IV. Plaintiff's Motion to Amend
Briggs moves to add the Sheriff's Office as a Title VII defendant and to add a claim against Waters pursuant to 42 U.S.C. § 1983. See Pl.'s Mem. in Supp. of Mot. to Amend at 4. "A party may amend the party's pleading once as a matter of course at any time before a responsive pleading is served." Fed.R.Civ.P. 15(a). No responsive pleading has yet to be served. Therefore, the court GRANTS Briggs's motion. Briggs has fifteen (15) days from the date of this Opinion and Order to file the Amended Complaint.
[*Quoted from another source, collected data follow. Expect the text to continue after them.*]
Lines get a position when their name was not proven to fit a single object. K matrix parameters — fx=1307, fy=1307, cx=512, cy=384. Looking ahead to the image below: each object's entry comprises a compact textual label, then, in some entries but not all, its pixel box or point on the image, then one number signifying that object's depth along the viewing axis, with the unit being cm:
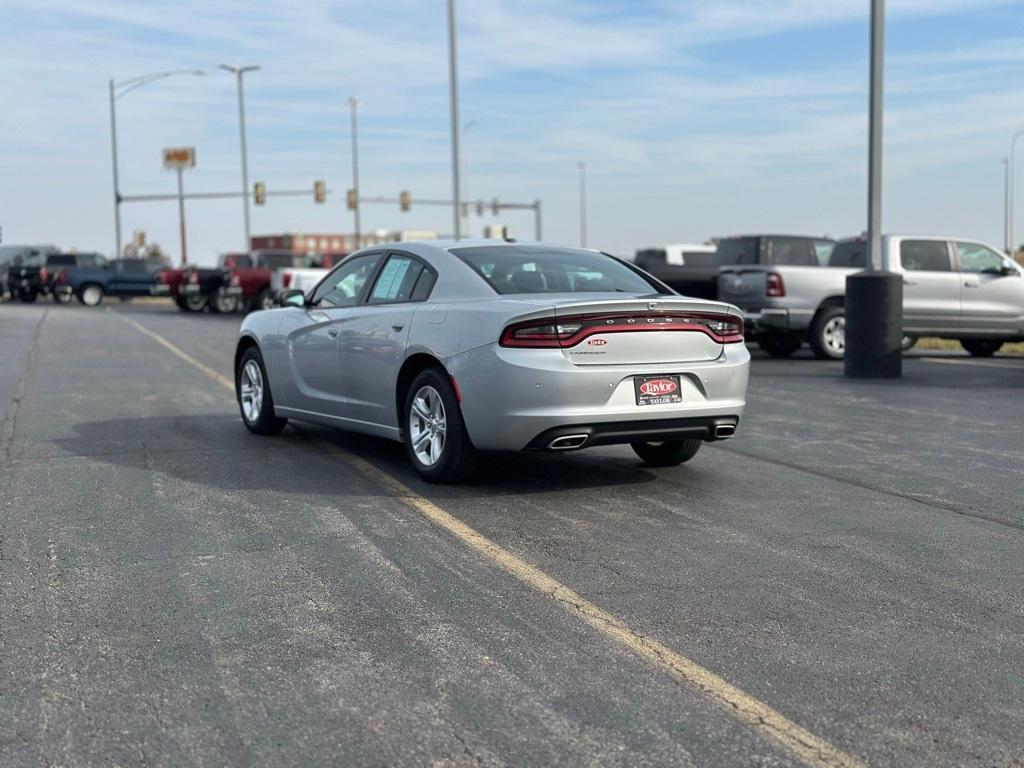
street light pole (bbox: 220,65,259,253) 6206
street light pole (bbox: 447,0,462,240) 3309
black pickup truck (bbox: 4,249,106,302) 5416
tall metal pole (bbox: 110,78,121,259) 6469
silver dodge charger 736
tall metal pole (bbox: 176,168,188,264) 6756
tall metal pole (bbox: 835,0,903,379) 1591
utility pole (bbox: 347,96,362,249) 6721
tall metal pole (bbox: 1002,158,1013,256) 7338
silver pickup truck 1914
Waters argues that the motion should be denied because amending the Complaint would be futile. Waters's Opp. to Pl.'s Mot. to Amend at 3. However, he offers no explanation as to why adding a § 1983 claim against him would be futile. See id.;see also Smith v. Pepersack, 1999 U.S. App. LEXIS 23223, at * 10 (4th Cir. 1999) (explaining that although a supervisor may not be held liable for Title VII violations, he can be liable under 42 U.S.C. § 1983). Regardless, because no responsive pleading has yet to be served, Briggs is in fact allowed to amend her Complaint "as a matter of course," without obtaining leave from the court. See Fed.R.Civ.P. 15(a); 3 MOORE, MOORE'S FEDERAL PRACTICE — CIVIL § 15.10.
V. Conclusion
For the reasons set forth above, the court DISMISSES Briggs's Title VII claims against Waters and the City. The court GRANTS Briggs leave to amend her Complaint, and DENIES her motion to stay disposition of the defendants' motions to dismiss. All other motions are rendered MOOT. The Clerk is DIRECTED to send a copy of this Opinion and Order to counsel for plaintiff and to counsel for defendants. IT IS SO ORDERED.